Shouldn't both realign as well as resize help alleviate the worst of the side effects?
Besides, looking at the test images with the conversion lens on, he has bigger problems than just the CA, There are some blurring in the corners as well.
Simply rescaling the image seems pretty crude to me. It might correct it in one part of the image and make it worse in another. If it doesn't the problem isn't CA and the camera needs attention I think.
Photoshop now has a lens correction filter. Not perfect because no two lenses are identical. I guess if we had a way of doing the analysis on our EX lenses we could do better correction in post. Problem will be chroma subsampling and compression artifacts getting muddled up with the process. The PS technique seems to target RAW camera images.

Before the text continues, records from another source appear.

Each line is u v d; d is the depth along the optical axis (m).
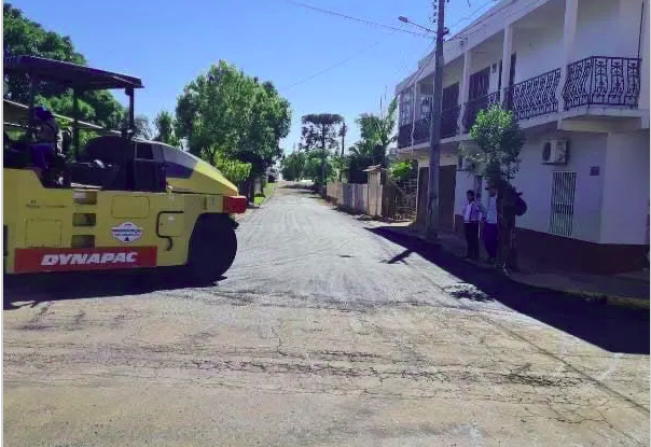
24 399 4.92
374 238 20.47
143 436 4.39
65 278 9.80
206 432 4.50
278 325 7.64
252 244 16.92
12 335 6.60
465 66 20.39
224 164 31.41
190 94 32.34
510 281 12.14
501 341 7.50
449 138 20.78
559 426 4.97
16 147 9.06
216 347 6.57
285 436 4.50
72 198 8.98
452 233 23.64
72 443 4.22
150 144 10.54
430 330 7.85
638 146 13.27
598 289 11.10
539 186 16.38
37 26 27.64
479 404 5.36
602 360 6.90
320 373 5.94
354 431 4.65
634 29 13.13
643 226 13.31
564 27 14.46
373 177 37.03
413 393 5.54
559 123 13.16
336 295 9.78
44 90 10.69
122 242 9.47
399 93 29.88
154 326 7.25
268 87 54.00
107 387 5.27
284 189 87.81
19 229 8.61
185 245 10.16
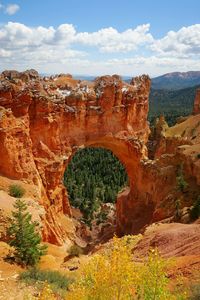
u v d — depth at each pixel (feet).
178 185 155.63
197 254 71.56
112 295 34.99
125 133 204.33
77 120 180.75
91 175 385.50
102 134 194.08
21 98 152.97
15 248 91.04
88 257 112.88
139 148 206.69
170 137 244.22
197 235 85.87
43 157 164.25
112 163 419.13
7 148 140.97
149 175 193.88
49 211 156.66
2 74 159.53
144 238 105.09
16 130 145.59
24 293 60.70
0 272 76.38
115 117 198.49
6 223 105.70
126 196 222.28
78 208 306.76
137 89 213.87
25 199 131.64
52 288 61.77
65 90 180.14
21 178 144.97
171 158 185.68
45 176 163.73
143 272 35.60
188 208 130.93
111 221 259.80
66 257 125.18
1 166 141.38
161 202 160.04
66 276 73.61
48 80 179.22
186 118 305.94
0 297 58.80
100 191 352.69
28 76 164.14
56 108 169.68
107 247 108.27
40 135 164.25
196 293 44.50
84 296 36.27
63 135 176.65
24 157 148.77
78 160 431.02
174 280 55.67
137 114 215.72
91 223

There's also a good tutorial on doing it simply in After Effects. Again this is a pretty crude trick of simply removing it rather than correcting it however if you watch the tutorial I'm pretty certain you can do this very easily in Vegas using Secondary CC and a mask.
The technique being used in the AE tutorial is to select the offending color and desaturate it. That part should be easy enough. Of course that could throw other things way out of wack which is why in the last example he masks out the boys face so it is not effected.
There's something about this problem with the EX that has me wondering and watching the AE tutorial further arouses my suspicions. Note in the AE tutorials the fringing is magenta, a mix of red and blue. That makes sense as they're at the opposite ends of the spectum, I'd imagine we judge focus at the centre of the spectum so logically it's going to be the wavelengths furthest from it that suffer the most diffraction.
My problem with what I see in every shot showing the problem with the EX cameras is the CA is almost pure red, where did the blue go?? Thing is we know the EX cameras are more sensitive to red than almost every other camera and that extends beyond the visible spectrum. I've asked one of the posters who was complaining about the CA if he had a 486 filter fitted and no he didn't.
So before we go looking to fix the problem in post I'd like to make certain we can't reduce the problem in the camera. What I'm going to try is shooting something that'll really show the CA problem without my 486 filter fitted and then add the filter in front of the camera. I'm not saying I'm about to make some major break through but it'd be good for someone to check this idea out.